I meant that, that's the first report of his football skills that I've seen that have made it seem like he's a transcendent receiver who is a game breaker. Always thought of him as a very good receiver (Kenny Stills) as opposed to upper echelon (Sammy, M. Lee, and Blackmon)
Honestly, if you haven't SEEN him, you might categorize him as very good. And, I think that's where the other evaluations might have missed.

I've seen him in person 4 times in 3 years. He had an 85 yard pick-6 in the game against Miramar this year that was incredible, weaving through the offense and showcasing top end speed. He also had a 65 yard punt return. Kid is unreal.
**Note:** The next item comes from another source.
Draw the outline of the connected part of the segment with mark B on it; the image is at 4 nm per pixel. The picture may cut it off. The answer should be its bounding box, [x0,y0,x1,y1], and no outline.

Scary thing, Northeast hasn't really even coached him up that much. When I saw him as a sophomore, I thought he was going to be the #1 player IN THE COUNTRY as a senior. He has that kind of talent.
 
Killa Cam bringing that elite level post. MOAR MOAR MOARRRRRR

Overall Post Grade - A+
 
Killa Cam bringing that elite level post. MOAR MOAR MOARRRRRR

Overall Post Grade - A+
LOL Thanks Larry.

Speaking of more, I'll have another installment up tomorrow. Who will it be? You'll have to check back tomorrow evening to find out.
 
Goos stuff Cam. Thanks for your time spent on that, for sure. Hope dude gets his ish straight and fits in here somehow.
 
Great post. Fantastic write-up.

There are a few things in there I disagree with, but I'll address those when I get home and get some time.

In any case, thanks for that!
 
Great post. Fantastic write-up.

There are a few things in there I disagree with, but I'll address those when I get home and get some time.

In any case, thanks for that!
Thanks Lu.

I look forward to hearing your thoughts and continuing the conversation.